Model not releasing memory even with torch.no_grad and torch.cuda.empty_cache()

I have created a model using this transfer learning tutorial however when I use it the GPU memory finishes because whenever I do model(tensor) some memory is occupied. the larger the tensor the larger the memory occupied. and this is not released even upon torch.cuda.empty_cache() and even when I use with torch.no_grad.

this is the error I get
CUDA out of memory. Tried to allocate 5.86 GiB. GPU 0 has a total capacity of 15.89 GiB of which 3.68 GiB is free. Process 3018 has 12.21 GiB memory in use. Of the allocated memory 11.74 GiB is allocated by PyTorch, and 181.37 MiB is reserved by PyTorch but unallocated. If reserved but unallocated memory is large try setting PYTORCH_CUDA_ALLOC_CONF=expandable_segments:True to avoid fragmentation. See documentation for Memory Management (https://pytorch.org/docs/stable/notes/cuda.html#environment-variables)

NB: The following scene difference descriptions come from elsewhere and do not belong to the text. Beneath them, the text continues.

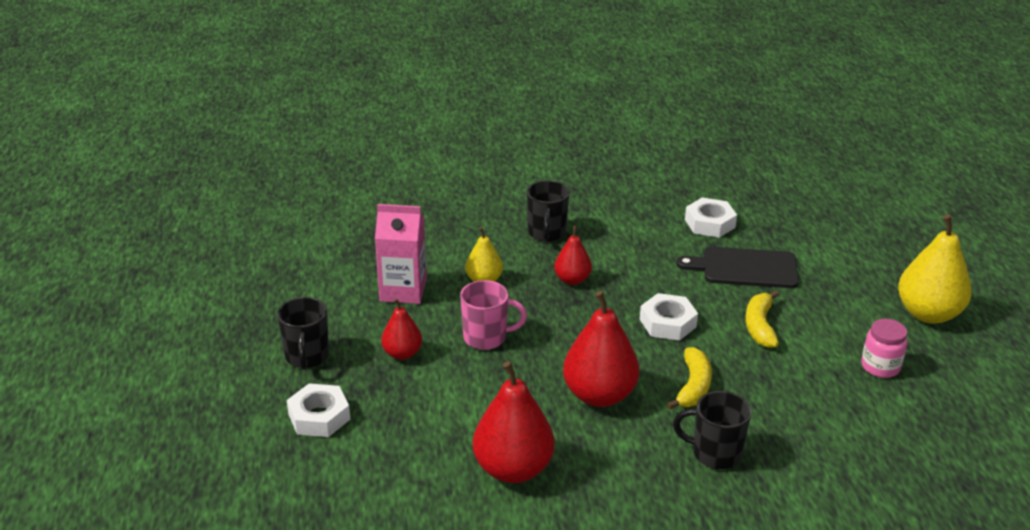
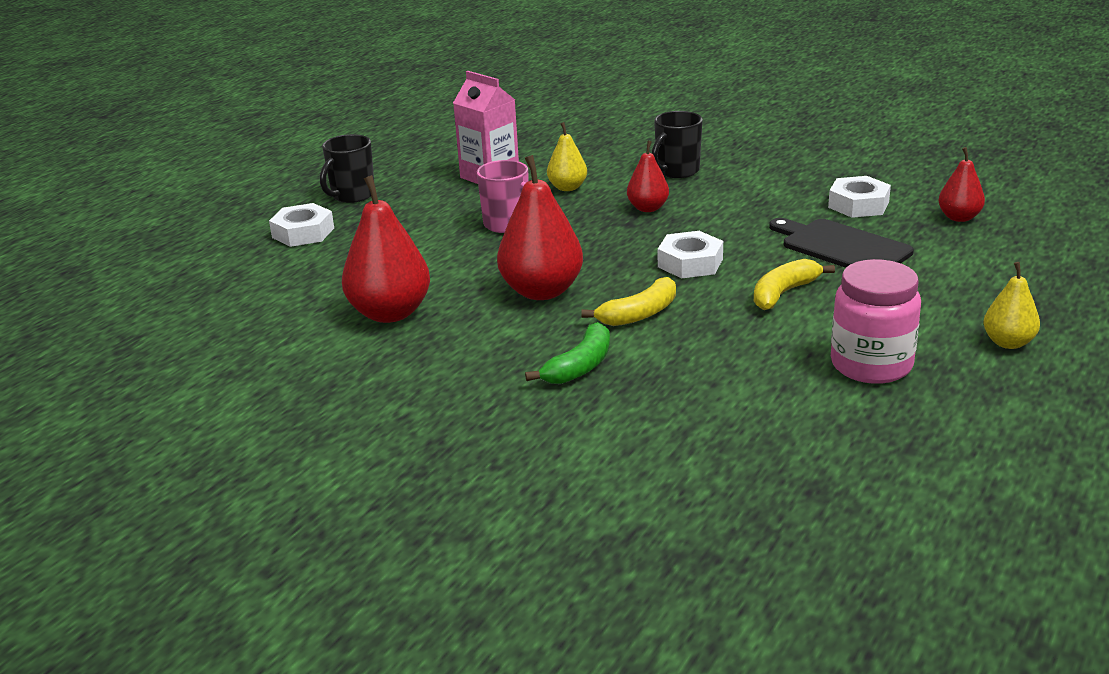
camera: 40 degrees right, 5 degrees down
red pear [381,298,422,360] -> red pear moved to [938,147,985,222]
black mug [673,391,751,469] -> green banana [525,322,610,384]
pink jar [861,319,908,378] -> pink jar [831,259,921,384], size x1.58
yellow pear [898,214,972,324] -> yellow pear [984,262,1040,349], size x0.56

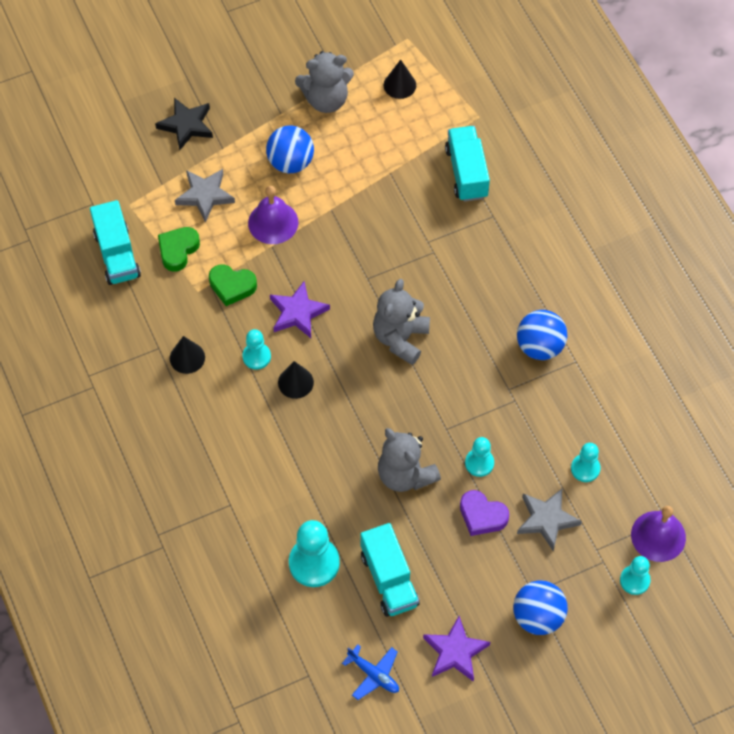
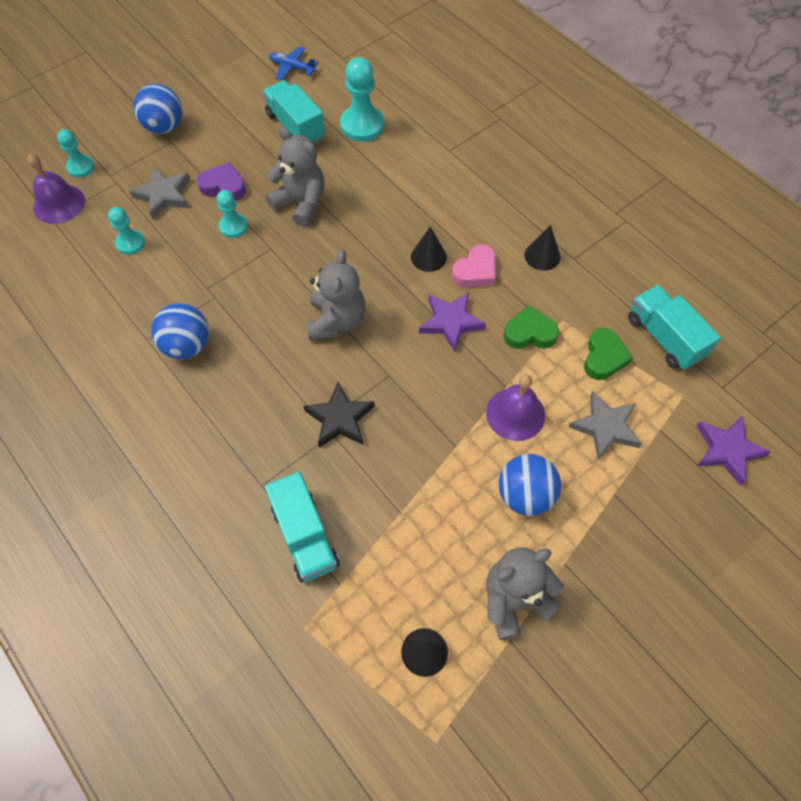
camera: 165 degrees right, 0 degrees up
black star [155,98,213,150] -> black star moved to [303,382,375,448]
turquoise pawn [242,329,271,370] -> pink heart [452,244,495,287]
purple star [423,616,490,682] -> purple star moved to [697,416,771,486]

the process 3018 line I’m getting for the first time , however it most probably is just pytorch
here is the kaggle link

Calling torch.cuda.empty_cache() will clear the cache but will not release allocated and used memory. If you want to release all memory you need to delete all objects allocating memory first. The error could this be expected assuming an intermediate tensor must to created and triggers the OOM.